**DOCUMENT EXTRACT:**
# # # #
Andrea invites Jennifer to his house, where he proclaims his love for her. The next day, Marilyn is stabbed in a crowd outside the high-rise by the killer. She manages to grab Andrea, who was waiting for a taxi nearby, before collapsing and dying. Frightened by the blood, he flees the scene and is chased by Renzi, but evades capture. Despite Enci's suspicions, Jennifer is sure he is innocent of the murders.

She returns to the building and hears Mrs. Moss talking with the male voice again. She breaks into the neighboring apartment and is attacked by Mrs. Moss' son David, who is deformed and lives in a hidden room. Mrs. Moss arrives and kicks her out. Jennifer calls the police, but Mrs. Moss has hidden David when they arrive and claims she lives alone.

Jennifer receives a call from Andrea, asking to meet him in a junkyard outside of town. She goes there, but Andrea is scared off by Renzi, who followed her. Jennifer goes back to the apartment, runs into Sheila, and the two board the elevator together. However, it goes down to the basement by itself. They exit and explore the room before Sheila is burned to death by a jet of hot steam from a boiler sabotaged by the killer.

Jennifer hides as someone stalks her through the basement. Andrea reveals himself and claims his innocence, but she doesn't believe his words. The police arrive and chase him, but he escapes. Meanwhile, Mrs. Moss finds David missing from his room. Professor Issacs is distraught over his daughter's death and plays the violin in mourning.

Jennifer decides to leave the building once and for all. While packing her bags, she is attacked by the killer again. She goes to Professor Issacs' apartment for help, only to find David's corpse in a chair. The killer unlocks the door and takes off his mask, revealing himself as the Professor. Unable to cope with Sheila's lesbianism, he blamed her sexuality on the other women in the building and murdered them for revenge, killing Adam for interfering with his plan. He modeled his disguise after David's, who wore a similar one while acting as a peeping tom on the other tenants, and plans to frame him for the crimes. He accidentally killed his daughter with the steam, mistaking her in the dark basement for Jennifer.
# # # #
**RECORDED INFORMATION:**
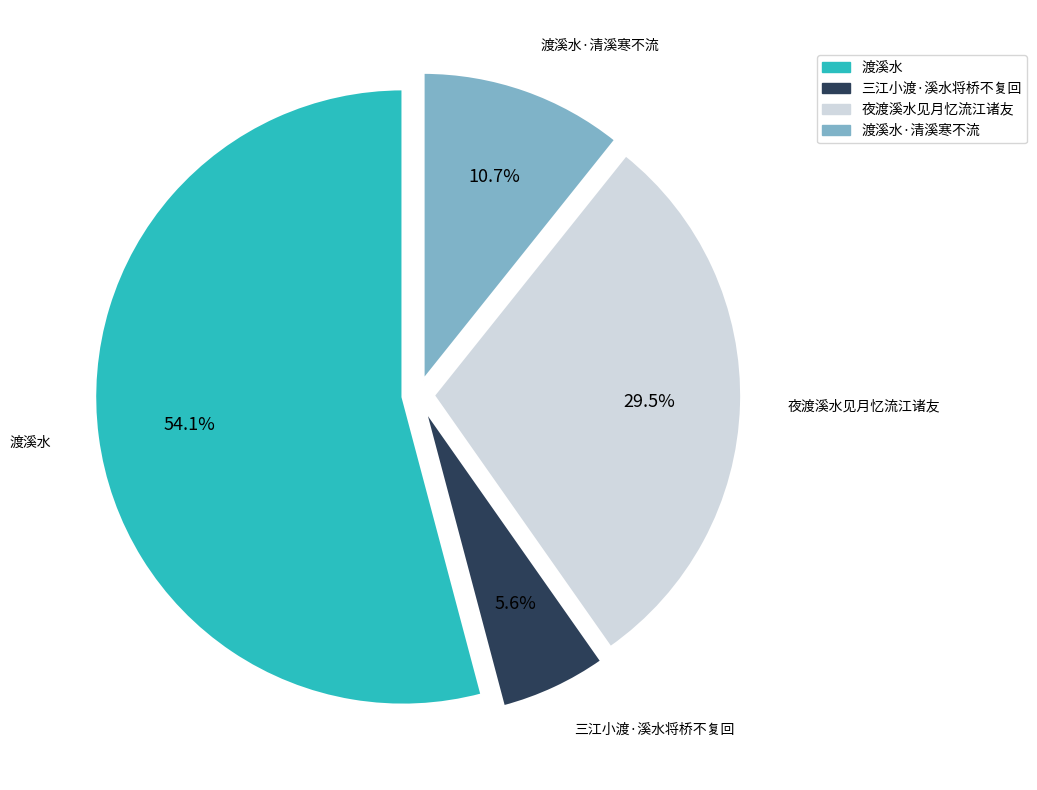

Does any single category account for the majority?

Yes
# # # #
**WORK ITEM:**
Write out the plot summary above word for word, from "Andrea invites Jennifer" down to "she lives alone.".

**EXERCISE ANSWER:**
Andrea invites Jennifer to his house, where he proclaims his love for her. The next day, Marilyn is stabbed in a crowd outside the high-rise by the killer. She manages to grab Andrea, who was waiting for a taxi nearby, before collapsing and dying. Frightened by the blood, he flees the scene and is chased by Renzi, but evades capture. Despite Enci's suspicions, Jennifer is sure he is innocent of the murders.

She returns to the building and hears Mrs. Moss talking with the male voice again. She breaks into the neighboring apartment and is attacked by Mrs. Moss' son David, who is deformed and lives in a hidden room. Mrs. Moss arrives and kicks her out. Jennifer calls the police, but Mrs. Moss has hidden David when they arrive and claims she lives alone.